[Article repris du site A Gauche.org]
Comment reconnaître les principaux traits de l’âme russe ? Les voici, habilement présentés, puissamment présentés, parfaitement reconnaissables.
« Certains réflexes de cruauté et peut-être une poésie de la cruauté, jointe à une profonde tendresse humaine.
L’indifférence intime à telles distinctions sociales, à telles conventions d’amour propre.
La faculté de se soumettre, de se dissoudre dans le destin, et parfois cependant de s’en trouver inexplicablement libéré.
Un désir et un besoin de se voir et de se comprendre dans le jeu éternel du monde, de justifier sa vie individuelle.
Le sens de la prison terrestre et la soif de s’évader, de « soulager son âme ».
Une ardeur à regarder le fond de toutes choses, même si ce fond est atroce et cruel.
Une tristesse sans guérison, venant de l’âme et non des circonstances, et une joie incompréhensible, flux de vie, venant aussi uniquement de l’âme. »
Si on a là sans doute les traits généraux de l’âme slave, le côté électrique (et d’autant plus attachant, inversement) est plus spécifiquement russe. On le comparera avec esprit avec l’extrait de Tolstoï, pour la danse non décrite dans Guerre & Paix, si emblématique de l’âme russe.
Une âme russe qui a apporté immensément au patrimoine universel. Il est essentiel de le souligner. Quand le nationalisme prime comme outil du bellicisme, il faut rappeler que l’humanité est une et que toutes les cultures nationales sont une part de celle-ci. C’est cela, l’internationalisme réel (et non le cosmopolitisme).
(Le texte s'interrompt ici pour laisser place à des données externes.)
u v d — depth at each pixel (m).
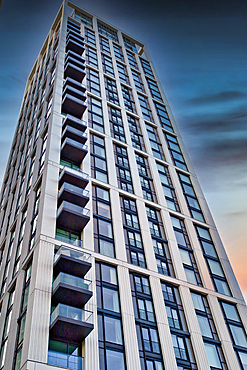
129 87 59.97
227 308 35.00
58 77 47.19
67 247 27.34
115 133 46.75
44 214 29.33
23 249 31.09
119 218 34.88
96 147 41.69
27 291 27.14
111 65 62.97
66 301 25.19
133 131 50.50
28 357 20.59
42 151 39.69
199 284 35.47
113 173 39.59
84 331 23.42
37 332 21.97
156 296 30.50
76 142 36.75
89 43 64.38
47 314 23.19
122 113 51.78
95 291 26.97
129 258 32.22
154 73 70.81
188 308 31.77
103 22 74.50
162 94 65.62
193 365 28.06
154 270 32.72
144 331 27.55
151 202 40.31
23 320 25.44
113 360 24.31
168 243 37.22
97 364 22.84
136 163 44.75
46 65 61.59
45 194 30.97
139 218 37.03
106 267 29.83
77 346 23.88
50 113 42.50
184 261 36.75
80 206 31.33
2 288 33.84
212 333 31.73
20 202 39.72
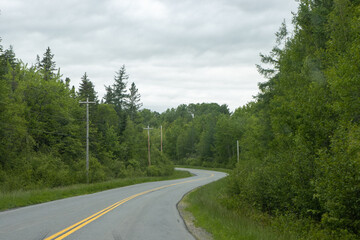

C’est cela qu’il faut dire alors que la France présente les Russes comme des barbares et que le projet occidental est de dépecer la Russie, avec comme outil le nationalisme ukrainien pour qui la « Moscovie » est démoniaque, Tolstoï et Dostoïevski en tête.
Plus spécifiquement, cette citation vient d’un très fin connaisseur de la littérature russe, Robert Vivier. Nous sommes en 1946 et la Bibliothèque internationale publie de nouveau La maison Bourkov d’Alexeï Rémizov. Cet auteur a quitté la Russie après la révolution d’octobre 1917, mais avait décidé d’y retourner après 1945. C’est un écrivain moderniste, profond mais tortueux et s’enlisant dans le psychologisme.
La préface de Romain Rolland, tout en saluant l’auteur, lui reproche d’ailleurs de ne voir que le côté trouble de la partie trouble du peuple. On tourne sur soi-même dans cette approche littéraire qui ne tourne pas au culte du moi façon occidental, mais reste parallèle à lui.
Robert Vivier, qui écrivit à l’occasion de l’édition de 1929, tente par contre de le présenter comme une figure majeure du renouveau littéraire russe. C’est une lecture plus poétique qu’autre chose, Robert Vivier étant un écrivain belge tourné justement vers cette approche lyrique avant tout (et il fut par ailleurs le père adoptif du fameux vulcanologue Haroun Tazieff, fils du premier mariage de sa femme Zénitta Klupta, d’origine lettone et polonaise).
Néanmoins, les termes choisis par Robert Vivier pour définir l’âme russe sont bien vus, adéquatement choisis. On peut lire n’importe quel écrivain russe d’importance, et on sait qu’ils sont bien nombreux (Tchekhov, Tolstoï, Dostoïevski, Gogol, Tourgueniev, Gorki…), on retrouvera exactement ce qui y est décrit.